In his 2013 State of the Union Address, President Barack Obama called on the Federal Government to address the growing inequity in the United States economic system.  For the first time in American history class movement is becoming stagnant, and with the top 1% of earners in the United States owning an estimated 24% of the nation's wealth, while the bottom 80% of earners shared just 11% of the national GDP, the president stressed that without change America’s economic engine--driven by a once-strong and now-disappearing--middle class, would continue to struggle.
By the middle of the year Senator Tom Harkin (D, Iowa) and Representative George Miller (D, California), sponsored the Fair Minimum Wage Act of 2013 (FMWA).  Based on the poverty threshold for a family of 4, and the idea that the buying power of any worker should rise with the cost of the goods and services they need to support their families.  Perhaps more revolutionary even, is the idea that if the economy is growing, so too should the income of the low and middle earners.  
For a nation whose collective dream is one of hard work leading to reward, the social and financial pressures that have been slowly squeezing the middle and working classes since the late 1970’s have reached what feels to many like a long endless plateau.  Jobs are scarce and debt is high.  Companies balk at increasing median wages, and Congressional Republicans hammer away at the benefits provided to the jobless while working hard to protect big business subsidies in the fields of agriculture, oil production and more.  With production industries slowing and the service industry growing, many people across the nation are forced to take tip-based jobs.  Jobs where the national minimum wage is $2.13 an hour.  Outside of states like Oregon, Washington, California and (oddly enough) Alaska which legally require tipped employees to be paid the same minimum wage as other employees, these employees are expected to make ends meet by earning good tips.

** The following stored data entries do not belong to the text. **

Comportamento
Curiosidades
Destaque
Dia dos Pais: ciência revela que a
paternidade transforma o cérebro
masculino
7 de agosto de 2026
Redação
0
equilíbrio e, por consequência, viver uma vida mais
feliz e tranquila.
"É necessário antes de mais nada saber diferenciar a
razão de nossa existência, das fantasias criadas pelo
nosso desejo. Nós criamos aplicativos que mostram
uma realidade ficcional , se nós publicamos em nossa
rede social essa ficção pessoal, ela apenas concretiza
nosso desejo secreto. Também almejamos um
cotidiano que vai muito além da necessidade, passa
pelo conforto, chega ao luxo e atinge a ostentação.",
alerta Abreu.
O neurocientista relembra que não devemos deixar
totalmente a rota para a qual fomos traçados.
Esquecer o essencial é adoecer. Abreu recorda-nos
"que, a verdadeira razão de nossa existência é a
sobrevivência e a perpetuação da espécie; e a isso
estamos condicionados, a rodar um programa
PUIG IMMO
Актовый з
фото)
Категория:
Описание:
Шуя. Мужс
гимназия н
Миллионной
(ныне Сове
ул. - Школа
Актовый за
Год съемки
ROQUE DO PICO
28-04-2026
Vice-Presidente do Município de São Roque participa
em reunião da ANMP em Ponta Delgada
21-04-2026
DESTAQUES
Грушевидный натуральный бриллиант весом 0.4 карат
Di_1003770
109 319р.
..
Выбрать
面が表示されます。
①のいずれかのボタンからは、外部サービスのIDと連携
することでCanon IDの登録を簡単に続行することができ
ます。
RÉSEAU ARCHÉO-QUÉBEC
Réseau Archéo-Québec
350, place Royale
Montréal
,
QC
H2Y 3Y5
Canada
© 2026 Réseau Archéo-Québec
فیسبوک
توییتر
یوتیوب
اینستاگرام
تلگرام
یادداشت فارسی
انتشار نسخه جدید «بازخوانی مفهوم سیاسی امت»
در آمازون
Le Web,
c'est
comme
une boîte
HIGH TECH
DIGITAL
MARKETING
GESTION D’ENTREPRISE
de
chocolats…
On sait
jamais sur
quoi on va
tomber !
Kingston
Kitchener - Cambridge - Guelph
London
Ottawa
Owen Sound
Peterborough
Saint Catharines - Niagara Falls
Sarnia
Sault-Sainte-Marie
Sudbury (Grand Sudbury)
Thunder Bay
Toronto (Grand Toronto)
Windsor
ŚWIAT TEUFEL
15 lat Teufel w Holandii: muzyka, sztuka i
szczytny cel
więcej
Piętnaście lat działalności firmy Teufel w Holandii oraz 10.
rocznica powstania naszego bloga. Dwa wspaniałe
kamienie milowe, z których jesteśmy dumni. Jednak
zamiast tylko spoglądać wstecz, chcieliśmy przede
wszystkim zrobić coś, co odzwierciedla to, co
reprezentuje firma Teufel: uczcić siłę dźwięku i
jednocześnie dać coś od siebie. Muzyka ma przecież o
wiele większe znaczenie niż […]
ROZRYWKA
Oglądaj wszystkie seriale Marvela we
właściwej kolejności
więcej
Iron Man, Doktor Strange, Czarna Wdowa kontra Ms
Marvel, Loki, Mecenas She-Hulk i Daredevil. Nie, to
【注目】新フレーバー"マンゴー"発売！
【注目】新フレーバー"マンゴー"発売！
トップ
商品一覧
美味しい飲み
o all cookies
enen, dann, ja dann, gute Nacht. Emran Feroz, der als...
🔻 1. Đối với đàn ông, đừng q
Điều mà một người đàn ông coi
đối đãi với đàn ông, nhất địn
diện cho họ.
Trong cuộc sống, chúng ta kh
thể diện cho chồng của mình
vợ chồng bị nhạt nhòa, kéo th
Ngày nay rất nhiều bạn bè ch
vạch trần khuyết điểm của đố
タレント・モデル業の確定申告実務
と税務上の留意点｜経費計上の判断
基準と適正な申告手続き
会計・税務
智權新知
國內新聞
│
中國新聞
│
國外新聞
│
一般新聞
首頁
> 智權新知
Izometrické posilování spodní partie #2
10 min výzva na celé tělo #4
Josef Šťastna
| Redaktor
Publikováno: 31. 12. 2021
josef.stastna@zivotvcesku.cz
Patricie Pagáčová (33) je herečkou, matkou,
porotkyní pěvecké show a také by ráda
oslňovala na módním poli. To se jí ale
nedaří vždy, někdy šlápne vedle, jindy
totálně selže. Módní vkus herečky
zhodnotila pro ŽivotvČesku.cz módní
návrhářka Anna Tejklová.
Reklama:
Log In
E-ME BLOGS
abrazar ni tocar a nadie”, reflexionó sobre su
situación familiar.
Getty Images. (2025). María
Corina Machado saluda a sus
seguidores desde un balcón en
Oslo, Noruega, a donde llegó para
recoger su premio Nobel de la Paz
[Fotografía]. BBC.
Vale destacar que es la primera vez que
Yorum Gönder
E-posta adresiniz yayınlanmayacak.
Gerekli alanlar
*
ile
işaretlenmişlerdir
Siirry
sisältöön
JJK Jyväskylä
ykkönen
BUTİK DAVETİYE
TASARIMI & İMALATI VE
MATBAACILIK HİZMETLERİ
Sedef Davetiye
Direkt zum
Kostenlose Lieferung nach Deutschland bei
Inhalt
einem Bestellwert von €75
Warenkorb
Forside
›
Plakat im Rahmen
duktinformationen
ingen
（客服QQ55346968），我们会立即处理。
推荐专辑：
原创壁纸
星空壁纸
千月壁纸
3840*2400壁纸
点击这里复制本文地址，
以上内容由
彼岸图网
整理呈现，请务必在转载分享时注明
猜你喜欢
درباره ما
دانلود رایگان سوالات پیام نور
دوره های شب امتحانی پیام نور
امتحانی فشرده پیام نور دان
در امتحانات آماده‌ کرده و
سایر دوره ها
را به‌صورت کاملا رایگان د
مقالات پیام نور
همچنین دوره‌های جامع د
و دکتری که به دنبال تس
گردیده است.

Officially our economy has been in solid recovery since 2009.  But with jobless numbers maintaining, and almost 60% of the jobs “regained” with the economic boost being minimum wage service industry jobs---not the middle class white-collar jobs that were lost--it can sometimes feel like the economic recovery has only been a recovery for the most well to-do Americans.  Many continue to live paycheck to paycheck, without vacation, sick or even parental leave.
Unfortunately the Fair Minimum Wage Act of 2013 was dead on arrival in a Congressional House whose main legislative goals in 2013 seemed to be to drag their feet and work tirelessly to prevent any legislation sponsored by democrats, or supported by the president, from ever seeing the light of day.
That said, the State of Washington approved a ballot measure ensuring that employees at the Seattle International Airport would earn a minimum of $15.00 an hour.  Allowing them to live reasonably, despite the high cost of housing and basics in the area.  Proving that individual states, or even individual cities--as Portland did in requiring all employers to provide leave for employees who are ill.  
Most Americans are not millionaires.  And most Americans will never be millionaires.  Maybe it’s time we remembered that and started looking at wage and employment law not as something that will be problematic for us when we own a fortune 500 and are trying our darndest to leech every penny we can into corporate pockets, but instead as a needed defense of the American Middle class, because after all--that’s always been the dream.  To work hard, and have that hard work earn you enough to buy a house and raise a family well.  


Sources include:
The Oregonian
US Dept. of Health and Human Services
Full text of the 2013 Fair Minimum Wage Act
The Article “Who Rules America” by Prof. William Domhoff, and the University of California, Santa Cruz.